PROVIDED TEXT

Thanks for the initial reply Eric.

To follow up Eric's comment about OpenFOAM export additions, he is not the only one. Particularly since the beginning of this calendar year we have been receiving an increasing number of requests from new and current customers with regards to using our softwares - Pointwise and Gridgen - with OpenFOAM. The high interest in OpenFOAM, coming not only from the academic but also from the commercial community, is the reason for our attendance at the workshop.

Due to a lack of sophisticated meshing tools in OpenFOAM, I felt this would be a good opportunity to reach out to the open-source CFD community and establish a relationship.

As Eric stated, currently the easiest way to get our meshes into OpenFOAM is with one of the formats the translators support, e.g. Fluent. I was not aware of the pole and periodic issues - so thank you Eric. Would you care to expand on that more?

TASKS TO COMPLETE
1 - Retype the part of the OpenFOAM post starting at "Due to a lack" and ending at "establish a relationship.".
2 - Summarize the OpenFOAM post in three sentences.

ENTRIES SUPPLIED
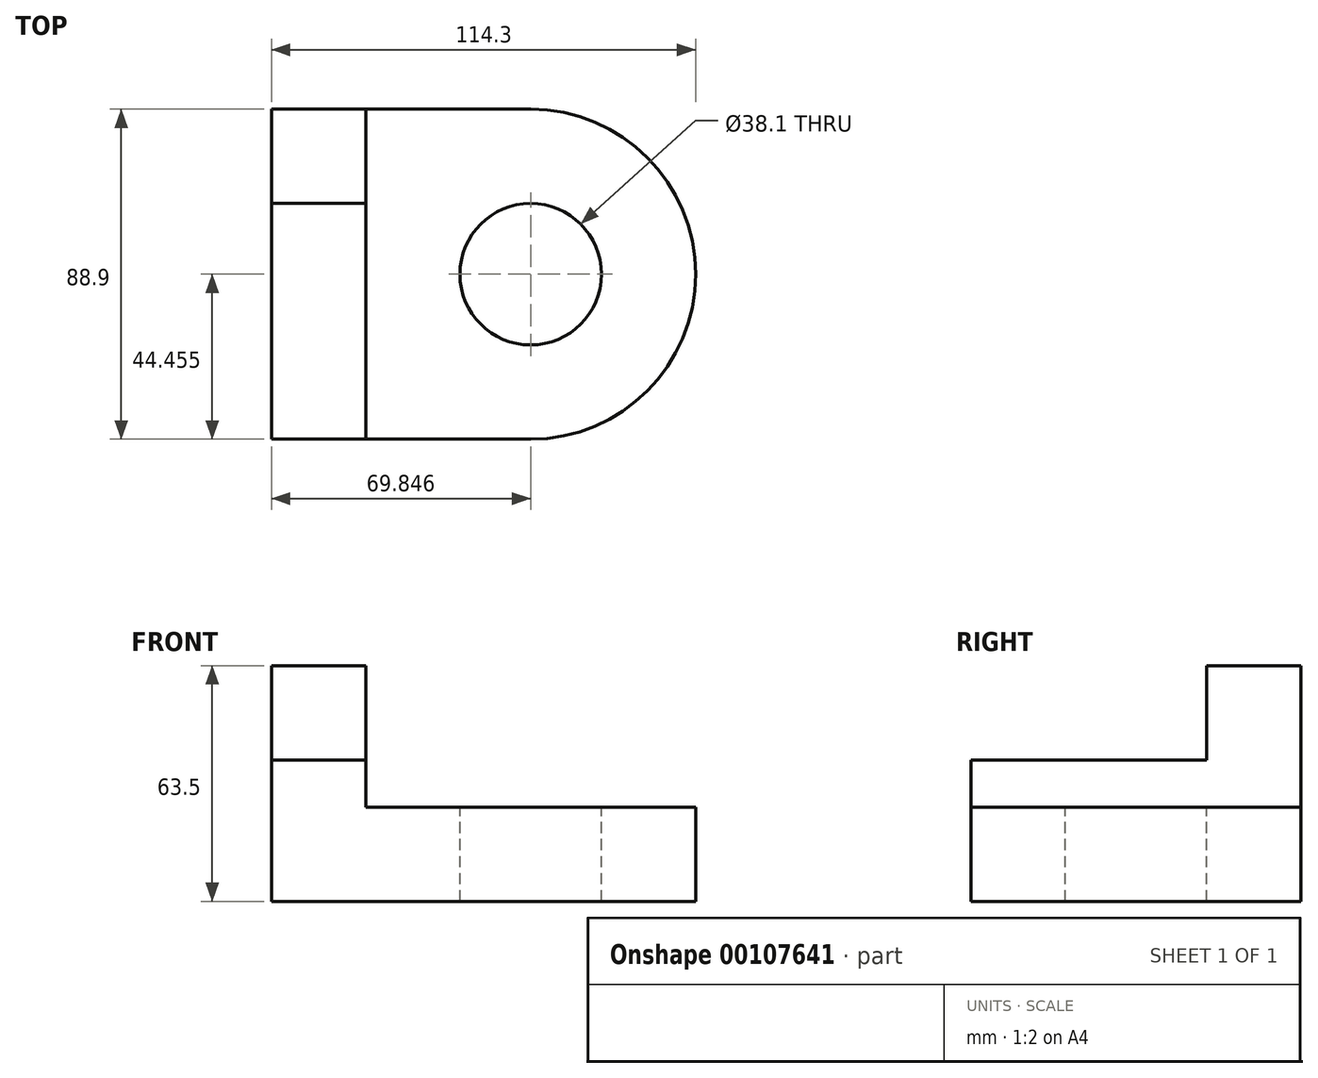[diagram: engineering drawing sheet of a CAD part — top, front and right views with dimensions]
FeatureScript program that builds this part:
annotation { "Feature Type Name" : "Feature", "Feature Type Description" : "" }
export const myFeature = defineFeature(function(context is Context, id is Id, definition is map)
    precondition{}
    {
        {
            var Q0;
            Q0=qCreatedBy(makeId("Top.planeOp"),FACE);
            var sketch = newSketch(context, id + "F0", { "sketchPlane" : qUnion([Q0])});
            skLineSegment(sketch, "E0", {"start": v(-111.88, 16.42) * mm, "end": v(-111.88, -72.48) * mm});
            skLineSegment(sketch, "E1", {"start": v(-111.88, -72.48) * mm, "end": v(-86.48, -72.48) * mm});
            skLineSegment(sketch, "E2", {"start": v(-86.48, -72.48) * mm, "end": v(-86.48, 16.42) * mm});
            skLineSegment(sketch, "E3", {"start": v(-86.48, 16.42) * mm, "end": v(-111.88, 16.42) * mm});
            skLineSegment(sketch, "E4", {"start": v(-86.48, 16.42) * mm, "end": v(-42.03, 16.42) * mm});
            skLineSegment(sketch, "E5", {"start": v(-86.48, -72.48) * mm, "end": v(-42.03, -72.48) * mm});
            skArc(sketch, "E6", {"start": v(-42.03, 16.42) * mm, "mid": v(2.42, -28.03) * mm, "end": v(-42.03, -72.48) * mm});
            skSolve(sketch);
        }
        {
            var Q0;
            Q0 = qSketchRegion(id + "F0", true);
            extrude(context, id + "F1", {"entities" : qUnion([Q0]), "depth" : 25.4 * mm});
        }
        {
            var Q0;
            Q0=makeQuery(id+"F1.opExtrude","CAP_FACE",FACE,{"disambiguationData":[OSD([sQuery(id+"F0.wireOp",EDGE,"E0"),sQuery(id+"F0.wireOp",EDGE,"E1"),sQuery(id+"F0.wireOp",EDGE,"E3"),sQuery(id+"F0.wireOp",EDGE,"E4"),sQuery(id+"F0.wireOp",EDGE,"E5"),sQuery(id+"F0.wireOp",EDGE,"E6")])],"isStart":false});
            var sketch = newSketch(context, id + "F2", { "sketchPlane" : qUnion([Q0])});
            skLineSegment(sketch, "E7", {"start": v(-86.48, 16.42) * mm, "end": v(-86.48, -8.98) * mm});
            skLineSegment(sketch, "E8", {"start": v(-86.48, -8.98) * mm, "end": v(-111.88, -8.98) * mm});
            skLineSegment(sketch, "E9", {"start": v(-111.88, -8.98) * mm, "end": v(-111.88, 16.42) * mm});
            skLineSegment(sketch, "E10", {"start": v(-111.88, 16.42) * mm, "end": v(-86.48, 16.42) * mm});
            skSolve(sketch);
        }
        {
            var Q0;
            Q0 = qSketchRegion(id + "F2", true);
            extrude(context, id + "F3", {"entities" : qUnion([Q0]), "operationType" : NewBodyOperationType.ADD, "depth" : 38.1 * mm});
        }
        {
            var Q0;
            Q0=makeQuery(id+"F1.opExtrude","CAP_FACE",FACE,{"disambiguationData":[OSD([sQuery(id+"F0.wireOp",EDGE,"E0"),sQuery(id+"F0.wireOp",EDGE,"E1"),sQuery(id+"F0.wireOp",EDGE,"E3"),sQuery(id+"F0.wireOp",EDGE,"E4"),sQuery(id+"F0.wireOp",EDGE,"E5"),sQuery(id+"F0.wireOp",EDGE,"E6")])],"isStart":false});
            var sketch = newSketch(context, id + "F4", { "sketchPlane" : qUnion([Q0])});
            skLineSegment(sketch, "E11", {"start": v(-111.88, -8.98) * mm, "end": v(-86.48, -8.98) * mm});
            skLineSegment(sketch, "E12", {"start": v(-86.48, -8.98) * mm, "end": v(-86.48, -72.48) * mm});
            skLineSegment(sketch, "E13", {"start": v(-86.48, -72.48) * mm, "end": v(-111.88, -72.48) * mm});
            skLineSegment(sketch, "E14", {"start": v(-111.88, -72.48) * mm, "end": v(-111.88, -8.98) * mm});
            skSolve(sketch);
        }
        {
            var Q0;
            Q0 = qSketchRegion(id + "F4", true);
            extrude(context, id + "F5", {"entities" : qUnion([Q0]), "operationType" : NewBodyOperationType.ADD, "depth" : 12.7 * mm});
        }
        {
            var Q0;
            Q0=makeQuery(id+"F1.opExtrude","CAP_FACE",FACE,{"disambiguationData":[OSD([sQuery(id+"F0.wireOp",EDGE,"E0"),sQuery(id+"F0.wireOp",EDGE,"E1"),sQuery(id+"F0.wireOp",EDGE,"E3"),sQuery(id+"F0.wireOp",EDGE,"E4"),sQuery(id+"F0.wireOp",EDGE,"E5"),sQuery(id+"F0.wireOp",EDGE,"E6")])],"isStart":false});
            var sketch = newSketch(context, id + "F6", { "sketchPlane" : qUnion([Q0])});
            skCircle(sketch, "E15", {"center": v(-42.03, -28.03) * mm, "radius": 19.05 * mm});
            skSolve(sketch);
        }
        {
            var Q0;
            Q0 = qSketchRegion(id + "F6", true);
            extrude(context, id + "F7", {"entities" : qUnion([Q0]), "operationType" : NewBodyOperationType.REMOVE, "oppositeDirection" : true, "depth" : 25.4 * mm});
        }
    });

ANSWERS GIVEN
1 -
Due to a lack of sophisticated meshing tools in OpenFOAM, I felt this would be a good opportunity to reach out to the open-source CFD community and establish a relationship.

2 - Since the start of the calendar year, new and current customers have increasingly asked about using Pointwise and Gridgen with OpenFOAM. That interest from both academic and commercial users is why the writer's company is attending the workshop, and the lack of sophisticated meshing tools in OpenFOAM makes it a chance to build a relationship with the open-source CFD community. For now, the easiest way to bring these meshes into OpenFOAM is through a format the translators support, such as Fluent, and the writer asks Eric to say more about the pole and periodic issues he raised.